Remember, if you only measure the performance of the department, you can’t effectively identify the top performers from the underachievers. You can’t identify their individual strengths and weaknesses so that as an owner or manager you can help coach and manage them to improve on their individual performance.

Service Department:

  • Technician’s Flat Rate Hours Produced
  • Technician’s Clock Hours Worked
  • Hours per Repair Order by Advisor
  • Number of Repair Orders Month to Date—Retail-Warranty-Internal by Advisor
  • Number of Appointments Scheduled
  • # of Carryovers
  • Shop Productivity (Hours billed divided by hours worked)

Again, based on my experience and that of my 20 trainers working in dealerships all across the country, we can’t find very many dealers, GMs, service directors/managers and parts managers who measure anything else. Those who do measure more invariably will produce more.

Measure things like their advisors’ unauthorized parts & labor discounts, policy adjustment, parts margin, labor margin, # of up-sells, closing ratio of up-sells, un-sold hours per day, # of menu presentations, closing ratio on menus, # of inspection presentations, etc.

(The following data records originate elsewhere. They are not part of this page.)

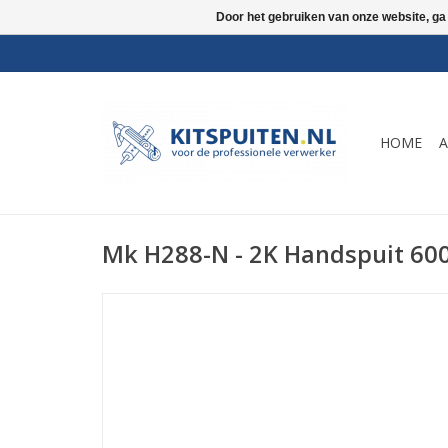
Door het gebruiken van onze website, ga
HOME
A
Mk H288-N - 2K Handspuit 60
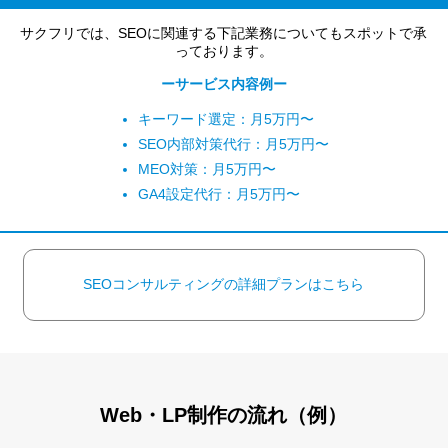
サクフリでは、SEOに関連する下記業務についてもスポットで承
っております。
ーサービス内容例ー
キーワード選定：月5万円〜
SEO内部対策代行：月5万円〜
MEO対策：月5万円〜
GA4設定代行：月5万円〜
SEOコンサルティングの詳細プランはこちら
Web・LP制作の流れ（例）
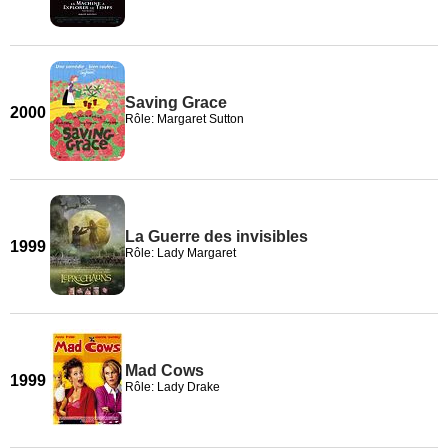
Saving Grace
2000
Rôle: Margaret Sutton
La Guerre des invisibles
1999
Rôle: Lady Margaret
Mad Cows
1999
Rôle: Lady Drake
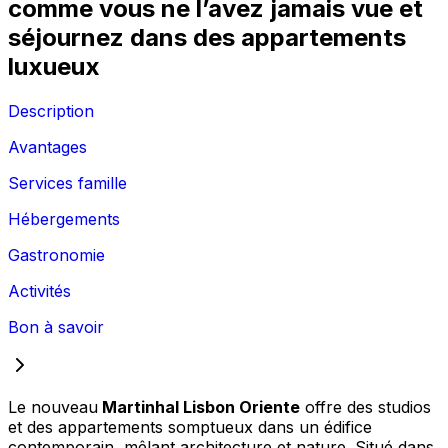
comme vous ne l’avez jamais vue et
séjournez dans des appartements
luxueux
Description
Avantages
Services famille
Hébergements
Gastronomie
Activités
Bon à savoir
Le nouveau
Martinhal Lisbon Oriente
offre des studios
et des appartements somptueux dans un édifice
contemporain, mêlant architecture et nature. Situé dans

For technicians let’s make sure they inspect every unit, measure # of additional repairs sold from inspections, # of comebacks, HPRO and the number of ROs. Once you inspect what you expect, your employees will see that you care about their individual performance. You care about customer satisfaction. Reaching the goals you have set is important to you and therefore must be important to them.

Here is a simple process that costs you absolutely nothing but will have a definite impact on your employees’ production. If you are a dealer, get out of that chair and simply walk through every department of your dealership every day and speak to everyone you see. Acknowledge them with a “Good morning,” “Good afternoon,” “How are you doing” or whatever type greeting is appropriate in your marketplace. You will be pleased with the results you get. If you think I’m wrong then tomorrow morning when you first arrive at your dealership walk directly to your office, do not speak to anyone and slam the door shut! Within about five minutes every employee will be saying, “something bad is about to happen.”

Manage Your Team

If you are a service manager or a parts manager get out of that chair and spend some time with your technicians. Observe the inspection process. Take a personal interest in assisting the technician with getting the right parts as quickly as possible and/or ensure that your special order the right parts.

During your busy season, how about both service and parts managers getting out of that chair and visiting with your customers who might be waiting for their RV to get serviced or who are waiting to see your advisors?

All About the Stats

Getting back to the stats — it is important that you maximize the capabilities of your DMS. Are you aware of all the reports that the system provides? Are you reviewing those reports daily? Are you sharing these reports with those employees who are responsible for producing the results you’re reviewing? Accountability for one’s performance is the key if you expect to grow and prosper. Make sense?

To sum it up, I see most dealers measuring about 23 stats per day in their sales departments and only about 13 stats per day in service and parts. If you follow my recommendations listed above that number jumps to about 30 stats per day and the good news is it costs you absolutely nothing! Now take a pen and check off all of the stats you measure daily in your sales department and then check off all of the ones you measure daily in your service and parts departments. Again, the emphasis is on daily. How did you score — top performer or underachiever? It’s all in the stats!